▶ GIVEN INSTRUCTION: Reproduce every line of the items below verbatim, changing nothing.

:: RECORDS PROVIDED ::

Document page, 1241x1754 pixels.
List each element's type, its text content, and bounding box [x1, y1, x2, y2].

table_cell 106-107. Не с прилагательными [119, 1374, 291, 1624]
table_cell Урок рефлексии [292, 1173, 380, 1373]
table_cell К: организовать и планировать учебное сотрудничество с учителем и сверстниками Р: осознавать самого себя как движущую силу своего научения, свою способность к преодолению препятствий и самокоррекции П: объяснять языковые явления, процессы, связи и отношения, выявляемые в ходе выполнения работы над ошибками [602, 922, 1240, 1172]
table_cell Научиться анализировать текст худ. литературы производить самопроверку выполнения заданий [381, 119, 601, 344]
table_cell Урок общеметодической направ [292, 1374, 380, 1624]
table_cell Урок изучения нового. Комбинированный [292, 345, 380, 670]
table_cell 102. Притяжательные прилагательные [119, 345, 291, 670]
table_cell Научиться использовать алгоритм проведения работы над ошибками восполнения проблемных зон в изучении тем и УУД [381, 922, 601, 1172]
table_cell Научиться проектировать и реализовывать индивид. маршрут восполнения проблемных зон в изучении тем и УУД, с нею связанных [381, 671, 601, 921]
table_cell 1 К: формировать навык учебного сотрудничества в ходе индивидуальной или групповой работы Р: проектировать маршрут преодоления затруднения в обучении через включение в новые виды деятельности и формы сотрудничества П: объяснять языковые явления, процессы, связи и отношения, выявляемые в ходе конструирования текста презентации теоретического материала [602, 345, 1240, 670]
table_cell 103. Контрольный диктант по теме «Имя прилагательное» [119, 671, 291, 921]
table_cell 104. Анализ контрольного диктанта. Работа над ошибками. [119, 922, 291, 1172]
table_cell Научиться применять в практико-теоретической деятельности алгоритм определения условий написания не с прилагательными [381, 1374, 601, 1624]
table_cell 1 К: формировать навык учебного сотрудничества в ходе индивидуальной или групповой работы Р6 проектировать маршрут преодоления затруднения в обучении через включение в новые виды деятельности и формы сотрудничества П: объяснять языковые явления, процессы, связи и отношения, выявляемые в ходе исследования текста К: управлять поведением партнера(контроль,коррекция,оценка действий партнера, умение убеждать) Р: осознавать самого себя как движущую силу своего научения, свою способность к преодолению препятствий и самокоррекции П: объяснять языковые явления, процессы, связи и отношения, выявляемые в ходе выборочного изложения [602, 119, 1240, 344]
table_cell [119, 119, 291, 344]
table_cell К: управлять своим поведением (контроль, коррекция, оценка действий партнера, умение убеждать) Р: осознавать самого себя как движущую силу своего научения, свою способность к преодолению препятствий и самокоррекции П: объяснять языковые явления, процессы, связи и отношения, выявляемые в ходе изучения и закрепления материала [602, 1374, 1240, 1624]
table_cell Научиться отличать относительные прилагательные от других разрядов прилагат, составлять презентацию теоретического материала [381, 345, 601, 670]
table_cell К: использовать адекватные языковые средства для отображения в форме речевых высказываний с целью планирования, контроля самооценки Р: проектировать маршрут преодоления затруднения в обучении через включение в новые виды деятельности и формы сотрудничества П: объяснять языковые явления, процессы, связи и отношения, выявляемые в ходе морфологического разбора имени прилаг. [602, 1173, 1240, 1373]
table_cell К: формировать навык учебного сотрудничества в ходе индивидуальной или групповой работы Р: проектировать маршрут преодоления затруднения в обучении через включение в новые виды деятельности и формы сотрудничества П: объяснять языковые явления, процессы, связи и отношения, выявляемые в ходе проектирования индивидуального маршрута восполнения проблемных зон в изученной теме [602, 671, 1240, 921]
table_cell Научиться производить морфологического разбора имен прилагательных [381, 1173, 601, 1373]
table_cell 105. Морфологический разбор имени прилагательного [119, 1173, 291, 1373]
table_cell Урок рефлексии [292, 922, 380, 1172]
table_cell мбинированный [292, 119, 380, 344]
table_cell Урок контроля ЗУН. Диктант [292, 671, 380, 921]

:::

▶ FULL OUTPUT:
Document page, 1241x1754 pixels.
List each element's type, its text content, and bounding box [x1, y1, x2, y2].

table_cell 106-107. Не с прилагательными [119, 1374, 291, 1624]
table_cell Урок рефлексии [292, 1173, 380, 1373]
table_cell К: организовать и планировать учебное сотрудничество с учителем и сверстниками Р: осознавать самого себя как движущую силу своего научения, свою способность к преодолению препятствий и самокоррекции П: объяснять языковые явления, процессы, связи и отношения, выявляемые в ходе выполнения работы над ошибками [602, 922, 1240, 1172]
table_cell Научиться анализировать текст худ. литературы производить самопроверку выполнения заданий [381, 119, 601, 344]
table_cell Урок общеметодической направ [292, 1374, 380, 1624]
table_cell Урок изучения нового. Комбинированный [292, 345, 380, 670]
table_cell 102. Притяжательные прилагательные [119, 345, 291, 670]
table_cell Научиться использовать алгоритм проведения работы над ошибками восполнения проблемных зон в изучении тем и УУД [381, 922, 601, 1172]
table_cell Научиться проектировать и реализовывать индивид. маршрут восполнения проблемных зон в изучении тем и УУД, с нею связанных [381, 671, 601, 921]
table_cell 1 К: формировать навык учебного сотрудничества в ходе индивидуальной или групповой работы Р: проектировать маршрут преодоления затруднения в обучении через включение в новые виды деятельности и формы сотрудничества П: объяснять языковые явления, процессы, связи и отношения, выявляемые в ходе конструирования текста презентации теоретического материала [602, 345, 1240, 670]
table_cell 103. Контрольный диктант по теме «Имя прилагательное» [119, 671, 291, 921]
table_cell 104. Анализ контрольного диктанта. Работа над ошибками. [119, 922, 291, 1172]
table_cell Научиться применять в практико-теоретической деятельности алгоритм определения условий написания не с прилагательными [381, 1374, 601, 1624]
table_cell 1 К: формировать навык учебного сотрудничества в ходе индивидуальной или групповой работы Р6 проектировать маршрут преодоления затруднения в обучении через включение в новые виды деятельности и формы сотрудничества П: объяснять языковые явления, процессы, связи и отношения, выявляемые в ходе исследования текста К: управлять поведением партнера(контроль,коррекция,оценка действий партнера, умение убеждать) Р: осознавать самого себя как движущую силу своего научения, свою способность к преодолению препятствий и самокоррекции П: объяснять языковые явления, процессы, связи и отношения, выявляемые в ходе выборочного изложения [602, 119, 1240, 344]
table_cell [119, 119, 291, 344]
table_cell К: управлять своим поведением (контроль, коррекция, оценка действий партнера, умение убеждать) Р: осознавать самого себя как движущую силу своего научения, свою способность к преодолению препятствий и самокоррекции П: объяснять языковые явления, процессы, связи и отношения, выявляемые в ходе изучения и закрепления материала [602, 1374, 1240, 1624]
table_cell Научиться отличать относительные прилагательные от других разрядов прилагат, составлять презентацию теоретического материала [381, 345, 601, 670]
table_cell К: использовать адекватные языковые средства для отображения в форме речевых высказываний с целью планирования, контроля самооценки Р: проектировать маршрут преодоления затруднения в обучении через включение в новые виды деятельности и формы сотрудничества П: объяснять языковые явления, процессы, связи и отношения, выявляемые в ходе морфологического разбора имени прилаг. [602, 1173, 1240, 1373]
table_cell К: формировать навык учебного сотрудничества в ходе индивидуальной или групповой работы Р: проектировать маршрут преодоления затруднения в обучении через включение в новые виды деятельности и формы сотрудничества П: объяснять языковые явления, процессы, связи и отношения, выявляемые в ходе проектирования индивидуального маршрута восполнения проблемных зон в изученной теме [602, 671, 1240, 921]
table_cell Научиться производить морфологического разбора имен прилагательных [381, 1173, 601, 1373]
table_cell 105. Морфологический разбор имени прилагательного [119, 1173, 291, 1373]
table_cell Урок рефлексии [292, 922, 380, 1172]
table_cell мбинированный [292, 119, 380, 344]
table_cell Урок контроля ЗУН. Диктант [292, 671, 380, 921]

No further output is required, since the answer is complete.